With the final pieces falling into place, Mount Carmel Health and Fairfield Medical Center representatives hope to break ground this fall on the first phase of a new $35 million, 70,000-square-foot emergency care complex on Diley Road.
Following Canal Winchester Village Council action approving the addition of parcels to the Diley Road TIF (tax increment financing) area in order to make them eligible for tax exemption status, Brett Justice, Mount Carmel vice president for strategic advancement, said the two companies look forward to establishing the complex in Canal Winchester and bringing the project to fruition.
"This is the last step," Justice told council on Aug. 18, "and you should see some movement out there this fall. We hope to have a groundbreaking ceremony by the end of September or beginning of October. We’re going through the permit process now with the intent of opening in 2009. It will open with an emergency campus, full lab and diagnostic services, and medical offices. Our plan is to then expand the campus as doctors and the community require services."
The 24-hour center will feature access to ground and air transport and staffed by emergency medicine physicians, emergency-trained nurses, ER technicians, and support associates in addition to MRI, CT scan, x-ray, and ultrasound capabilities; a clinical laboratory; pharmacy, and medical office building. It is expected to treat 10,000 patients in the first year and nearly 16,000 by its fifth year of operation.
Construction is expected to start in the spring on the project-which is a joint partnership between the Fairfield County center and the Columbus-based health care system-and be completed in fall 2009. Subsequent development phases could begin in as early as three years and may include phased development of an outpatient surgery center, additional office space, and an inpatient hospital.
The TIF is an infrastructure economic development tool designed to provide a mechanism for funding infrastructure improvements directly benefiting commercial development leading to economic development. Under the terms of a TIF, a property owner is required to make payments in lieu of taxes (PILOT) in an amount equal to the real property taxes that would have been payable if the property owner had not received the TIF exemption.
PILOTs paid by property owners are deposited into a special TIF fund and used to pay the costs of infrastructure improvements directly benefiting the property. The exemption only relates to the increased value of the land and new buildings. Real property taxes continue to be collected and distributed to county, township, municipality, school, and special districts.
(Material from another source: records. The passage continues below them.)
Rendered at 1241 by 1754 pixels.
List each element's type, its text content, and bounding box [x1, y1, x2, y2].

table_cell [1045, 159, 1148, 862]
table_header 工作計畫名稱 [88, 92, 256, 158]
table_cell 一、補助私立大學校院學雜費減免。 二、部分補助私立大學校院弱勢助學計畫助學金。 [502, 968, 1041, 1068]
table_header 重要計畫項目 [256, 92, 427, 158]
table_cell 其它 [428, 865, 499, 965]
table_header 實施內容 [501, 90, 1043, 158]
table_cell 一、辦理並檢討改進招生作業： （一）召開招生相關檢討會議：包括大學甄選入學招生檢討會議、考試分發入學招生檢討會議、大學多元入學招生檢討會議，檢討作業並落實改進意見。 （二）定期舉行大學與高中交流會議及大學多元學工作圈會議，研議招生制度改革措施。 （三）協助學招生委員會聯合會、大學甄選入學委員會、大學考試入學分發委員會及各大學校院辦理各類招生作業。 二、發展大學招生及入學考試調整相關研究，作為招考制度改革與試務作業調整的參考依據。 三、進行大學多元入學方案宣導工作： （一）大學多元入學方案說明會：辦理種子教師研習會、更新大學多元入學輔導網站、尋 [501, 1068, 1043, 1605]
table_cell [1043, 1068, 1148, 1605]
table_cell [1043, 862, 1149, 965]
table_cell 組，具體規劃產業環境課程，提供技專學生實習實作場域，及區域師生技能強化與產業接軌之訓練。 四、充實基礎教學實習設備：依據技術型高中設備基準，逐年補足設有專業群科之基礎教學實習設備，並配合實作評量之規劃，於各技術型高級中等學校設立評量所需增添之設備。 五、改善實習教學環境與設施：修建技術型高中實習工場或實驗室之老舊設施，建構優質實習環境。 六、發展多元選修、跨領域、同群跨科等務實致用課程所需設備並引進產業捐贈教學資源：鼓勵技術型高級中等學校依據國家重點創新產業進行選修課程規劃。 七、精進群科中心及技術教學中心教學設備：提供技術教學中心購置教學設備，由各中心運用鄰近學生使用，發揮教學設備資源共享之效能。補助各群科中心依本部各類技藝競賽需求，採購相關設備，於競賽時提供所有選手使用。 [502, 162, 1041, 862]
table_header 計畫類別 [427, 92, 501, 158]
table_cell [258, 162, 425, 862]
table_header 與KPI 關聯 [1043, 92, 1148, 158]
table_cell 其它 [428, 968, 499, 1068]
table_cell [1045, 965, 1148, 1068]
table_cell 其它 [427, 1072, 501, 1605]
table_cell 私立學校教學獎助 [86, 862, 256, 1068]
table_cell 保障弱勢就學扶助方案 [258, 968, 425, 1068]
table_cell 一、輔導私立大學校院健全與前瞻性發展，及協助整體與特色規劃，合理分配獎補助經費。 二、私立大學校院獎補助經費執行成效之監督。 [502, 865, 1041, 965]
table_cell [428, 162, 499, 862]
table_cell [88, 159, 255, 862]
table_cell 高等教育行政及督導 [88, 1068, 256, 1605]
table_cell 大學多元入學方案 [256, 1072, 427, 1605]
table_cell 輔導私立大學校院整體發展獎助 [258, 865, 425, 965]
"This is a non-school TIF," commented Gene Hollins, village law director.
Gender Road improvements
Council heard the first reading of an ordinance seeking financial assistance to fund improvements at the intersection of Gender Road and Winchester Boulevard. Within a three year period, almost 150 accidents were recorded at the intersection where an average of 22,000 cars pass through on a daily basis.
"We talked about how we need some help at this intersection," said Councilman John Bender, "and how to get some money through grants."
Councilwoman Bobbie Mershon pointed out, "You can see the impact on that intersection because of the closing of High Street (at U.S. Route 33)."
Violet Township invites CW
The Violet Township trustees invited Canal Winchester to the township’s Bicentennial Community Picnic on Sept. 7, 4-7 p.m., as part of a year-long celebration commemorating Violet Township’s 200th anniversary. Organizers hope to break the world record for the biggest picnic on the soccer fields at Pickerington Central High School, 300 Opportunity Way.
Blessid Union of Souls will be in concert from 5:30-7 p.m. and the Winchester (high school) Steel Company will perform at 4:10 p.m. The picnic also features a recipe judging contest, table decorating contest, old-fashioned sing-a-long, and a special kid’s area. Root beer floats will be $1.